Yofukashi no Uta – odcinek 3

Akira Asai – czyżby wbrew imieniu mroczne widmo na horyzoncie relacji rozwijającej się między Kou a Nazuną? Może. Niewykluczone. Znaczy, wampirzyca zapewne wyczuwa jakieś zagrożenie, ponieważ po, nazwijmy to, konfrontacji strzela focha i znika. Ale może zacznijmy od początku.

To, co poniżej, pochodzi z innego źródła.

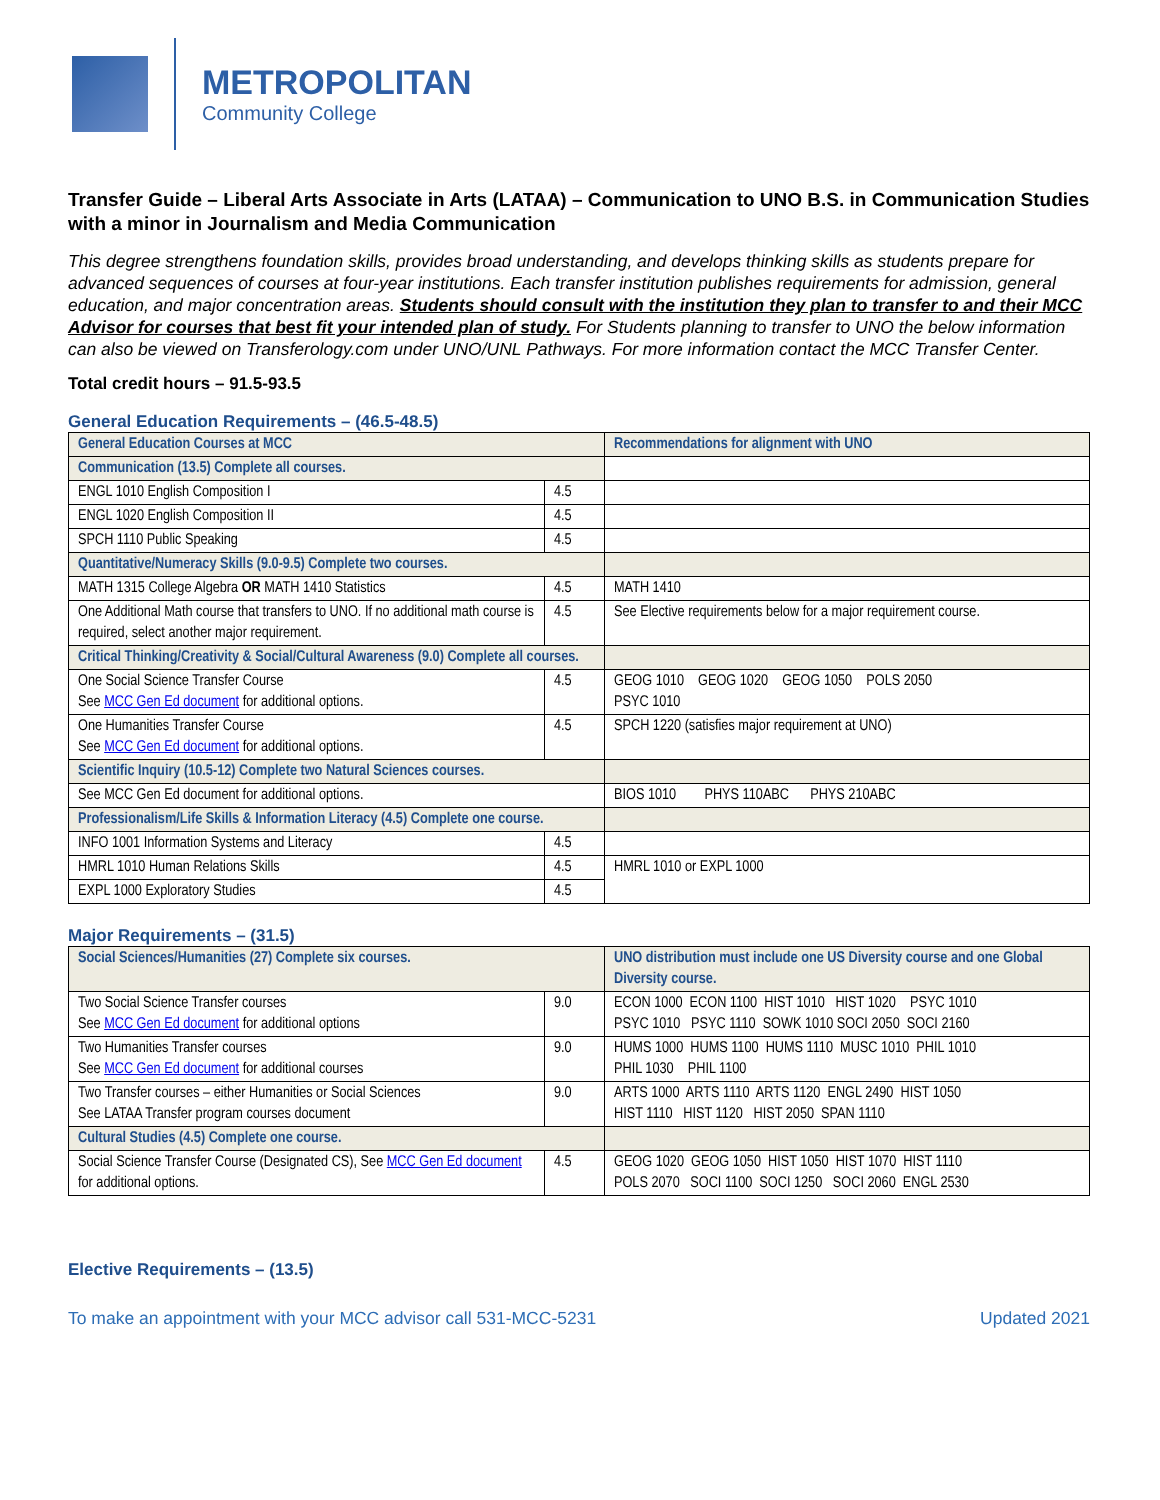METROPOLITAN
Community College
Transfer Guide – Liberal Arts Associate in Arts (LATAA) – Communication to UNO B.S. in Communication Studies with a minor in Journalism and Media Communication
This degree strengthens foundation skills, provides broad understanding, and develops thinking skills as students prepare for advanced sequences of courses at four-year institutions. Each transfer institution publishes requirements for admission, general education, and major concentration areas. Students should consult with the institution they plan to transfer to and their MCC Advisor for courses that best fit your intended plan of study. For Students planning to transfer to UNO the below information can also be viewed on Transferology.com under UNO/UNL Pathways. For more information contact the MCC Transfer Center.
Total credit hours – 91.5-93.5
General Education Requirements – (46.5-48.5)
| General Education Courses at MCC | | Recommendations for alignment with UNO |
| Communication (13.5) Complete all courses. | | |
| ENGL 1010 English Composition I | 4.5 | |
| ENGL 1020 English Composition II | 4.5 | |
| SPCH 1110 Public Speaking | 4.5 | |
| Quantitative/Numeracy Skills (9.0-9.5) Complete two courses. | | |
| MATH 1315 College Algebra OR MATH 1410 Statistics | 4.5 | MATH 1410 |
| One Additional Math course that transfers to UNO. If no additional math course is required, select another major requirement. | 4.5 | See Elective requirements below for a major requirement course. |
| Critical Thinking/Creativity & Social/Cultural Awareness (9.0) Complete all courses. | | |
| One Social Science Transfer Course See MCC Gen Ed document for additional options. | 4.5 | GEOG 1010 GEOG 1020 GEOG 1050 POLS 2050 PSYC 1010 |
| One Humanities Transfer Course See MCC Gen Ed document for additional options. | 4.5 | SPCH 1220 (satisfies major requirement at UNO) |
| Scientific Inquiry (10.5-12) Complete two Natural Sciences courses. | | |
| See MCC Gen Ed document for additional options. | | BIOS 1010 PHYS 110ABC PHYS 210ABC |
| Professionalism/Life Skills & Information Literacy (4.5) Complete one course. | | |
| INFO 1001 Information Systems and Literacy | 4.5 | |
| HMRL 1010 Human Relations Skills | 4.5 | HMRL 1010 or EXPL 1000 |
| EXPL 1000 Exploratory Studies | 4.5 | |
Major Requirements – (31.5)
| Social Sciences/Humanities (27) Complete six courses. | | UNO distribution must include one US Diversity course and one Global Diversity course. |
| Two Social Science Transfer courses See MCC Gen Ed document for additional options | 9.0 | ECON 1000 ECON 1100 HIST 1010 HIST 1020 PSYC 1010 PSYC 1010 PSYC 1110 SOWK 1010 SOCI 2050 SOCI 2160 |
| Two Humanities Transfer courses See MCC Gen Ed document for additional courses | 9.0 | HUMS 1000 HUMS 1100 HUMS 1110 MUSC 1010 PHIL 1010 PHIL 1030 PHIL 1100 |
| Two Transfer courses – either Humanities or Social Sciences See LATAA Transfer program courses document | 9.0 | ARTS 1000 ARTS 1110 ARTS 1120 ENGL 2490 HIST 1050 HIST 1110 HIST 1120 HIST 2050 SPAN 1110 |
| Cultural Studies (4.5) Complete one course. | | |
| Social Science Transfer Course (Designated CS), See MCC Gen Ed document for additional options. | 4.5 | GEOG 1020 GEOG 1050 HIST 1050 HIST 1070 HIST 1110 POLS 2070 SOCI 1100 SOCI 1250 SOCI 2060 ENGL 2530 |
Elective Requirements – (13.5)
To make an appointment with your MCC advisor call 531-MCC-5231 Updated 2021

Po jednej ze schadzek z Nazuną Kou wpada na swoją dawną znajomą/przyjaciółkę z dzieciństwa (sam w sumie nie jest pewien, jak określić ich związek). Dziewczyna co prawda nie ma aż takich problemów ze snem jak Kou, ale wstaje barbarzyńsko wcześnie i nadmiar wolnego czasu przed rozpoczęciem szkoły spędza na samotnych spacerach po okolicy. Od tej pory jednak zaczyna potajemnie spotykać się ze swoim dawnym przyjacielem, który dzieli teraz swój czas między dwie dziewczyny. I żadna (przynajmniej na razie) nie wie o tej drugi. Brzmi jak trójkąt romantyczny? Tak, to miało tak brzmieć, bo na niedopowiedzeniach i najróżniejszych skojarzeniach opiera się praktycznie cała relacja między Kou i Nazuną, a wynikłe z tego nieporozumienia napędzają humor tej produkcji. Może się to pewnie po jakimś czasie znudzić, ale na razie jeszcze bawi. Bawi, bo w parze idą całkiem trafne obserwacje, choć scenariusz nie zagłębia się w nie aż tak bardzo – wystarczająco jednak, żeby skłonić widza do zastanowienia. A to w sumie dobrze, bo to serial z cyklu „siedzimy i gadamy”, więc rozmowa musi być odpowiednio zajmująca, żeby nie uśpić odbiorcy.

O ile martwiłam się w poprzedniej zajawce, że pojawienie się kolejnej osoby w zestawieniu popsuje relacje między głównymi bohaterami, tak teraz mogę odetchnąć z ulgą, bo na razie nowy element, którym jest ewentualna relacja Kou i Akiry, stanowi dobrą przeciwwagę dla tej z wampirzycą. Dziewczyny wyraźnie stworzono na zasadzie kontrastu, ale różnice są (przynajmniej na razie) na tyle nienachalnie zarysowane, że z przyjemnością się ich wspólne rozmowy ogląda. Ja wiem, że grono panienek wokół głównego bohatera się powiększy, ale może autor miał pomysł również i na te relacje. Przynajmniej taką mam nadzieję.

To już trzeci odcinek, więc o ile fabularnie można to podsumować jedynie wstępnie, to o technicznej stronie już można pisać z większą pewnością. Tym bardziej, że serial ma mieć naście odcinków, więc niewiele się pod tym względem może zmienić. Zdecydowanie przeważają tu ujęcia statyczne, ale te nieliczne dynamiczne sceny wyglądają całkiem nieźle, a wszelkie możliwe braki wręcz z nawiązką rekompensują odrealnione (jak na miejsce warunki) i utrzymane w różnych odcieniach nocne krajobrazy. W dużej mierze to właśnie one są odpowiedzialne za klimat produkcji. Wisienką na torcie są natomiast naprawdę wpadające w ucho piosenki towarzyszące serii. Jest w całej tej układance coś magnetycznego i magicznego, co mimo jawnych schematów przyciąga do tego serialu. Nie wiem, jak Wy, ale ja mimo pewnych obaw zostaję.